Last week I saw something reposted on Twitter about a writer admitting that she doesn’t really like the process of writing. She likes having written, but the process is difficult and frustrating.

There are days when I can totally relate, though while I do like having written, the part I really love is “going to write.” I love coming up with story ideas and characters, doing research and worldbuilding, even figuring out plots — all the stuff that falls under the category of “prewriting.”

The hard, and less fun, part comes when it’s time to put all that stuff into words. Sometimes it’s the words that are hard, finding a way to convey those things in your head. Sometimes it’s the nitty gritty of the plot, when you go beyond the big-picture arcs and need to come up with specific scenes that develop the plot.

That’s ironic when you consider how many times writers have people tell them that they have this great idea for a book, and if the writer will write it they can split the income 50/50. I think that happens at least once per booksigning (there seem to be people who go to every booksigning just to approach writers to tell them about their brilliant idea and present them with this proposition) and at just about every party where we meet new people who learn what we do.
New person: So, what do you do?
Writer: I’m a writer. I write books.
New person: Really? I have this amazing idea for a book. I should tell it to you, you can write it, and we can split the money it makes. I’m sure it’ll be a bestseller.
Writer: Oops, I need to go refill my drink. It was nice meeting you.
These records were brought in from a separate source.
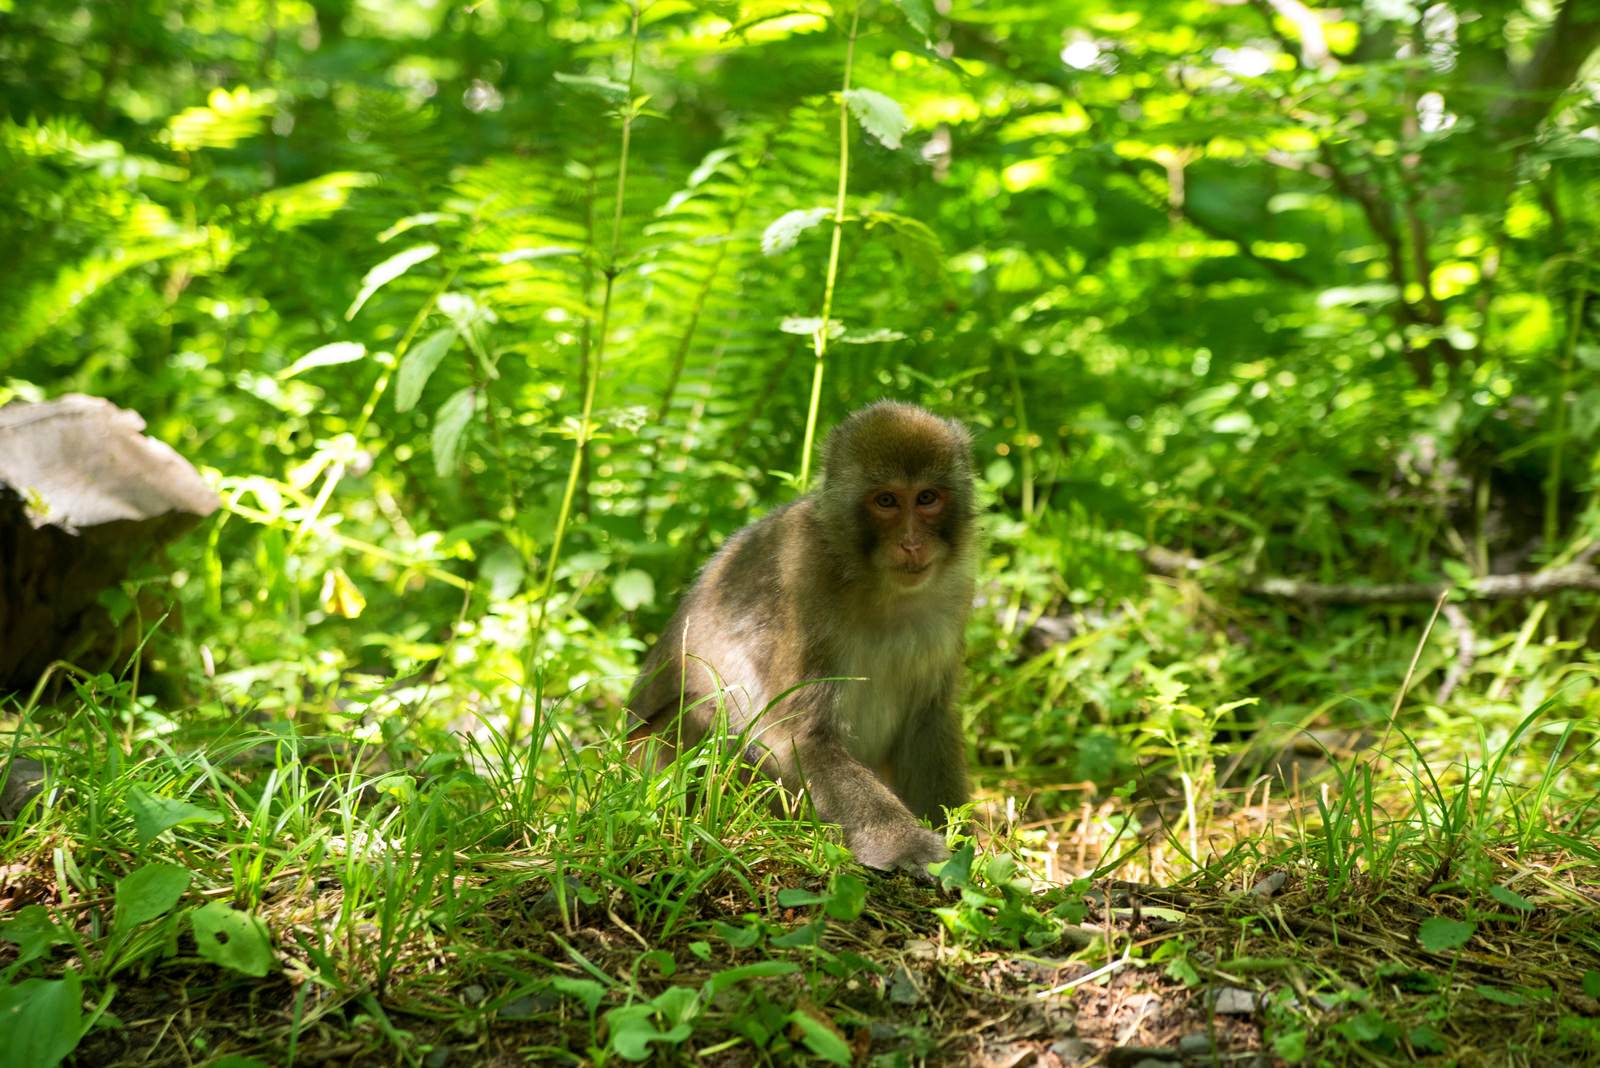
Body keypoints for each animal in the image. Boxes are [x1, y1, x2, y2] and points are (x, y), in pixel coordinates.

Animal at [627, 401, 977, 877]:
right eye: (886, 501)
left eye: (927, 498)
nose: (911, 543)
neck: (878, 587)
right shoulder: (805, 572)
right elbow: (803, 737)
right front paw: (907, 846)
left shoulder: (954, 594)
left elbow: (929, 720)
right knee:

Ideas come all the time to writers. We don’t need to buy them from others. I’ll never get to all the ideas I want to write. Writing is the hard part, the part that takes time and real effort. That “brilliant” idea would probably take a ton of development and probably isn’t all that different from dozens of other things already on the market.

There are certainly days when the actual writing is fun, when I can see the scene playing out in my head like a movie, and all I have to do is describe it, and those words come so easily that I can forget I’m writing and feel like I’m just watching a movie. I usually love my characters, so I enjoy spending time with them. But a lot of the time, it really does feel like work, finding the right words, figuring out how to make things happen to get to the event I need. It’s at the end of one of those days when it’s been a real struggle but I still manage to get there that I love having written.

Sometimes I fantasize about being able to plug my brain into my computer so that the brilliant book in my head will just pour into the computer, but I suspect even if I could do that, the book would still require a lot of work. That brilliant book in the head is generally only a highlight reel or a trailer for the real book that has to be written. It’s the good parts, the scenes that come to life, without all the work of stitching those pieces together in a logical order that flows with good pacing. In other words, the hard part about writing.

Even if I could find someone to write my ideas for me, so that I just got to do the fun part without the hard part, I don’t think I would. I’m too proprietary with my ideas. I couldn’t hand them over to anyone else because no one else would be able to bring them to life the way I would. And so, the hard part is the price I pay to get to make up fun stuff and be able to share it with others. If I don’t write it, I can’t share it with others, which means I don’t make money, which means I’d have to get a different kind of job, and I have no idea what I’d do.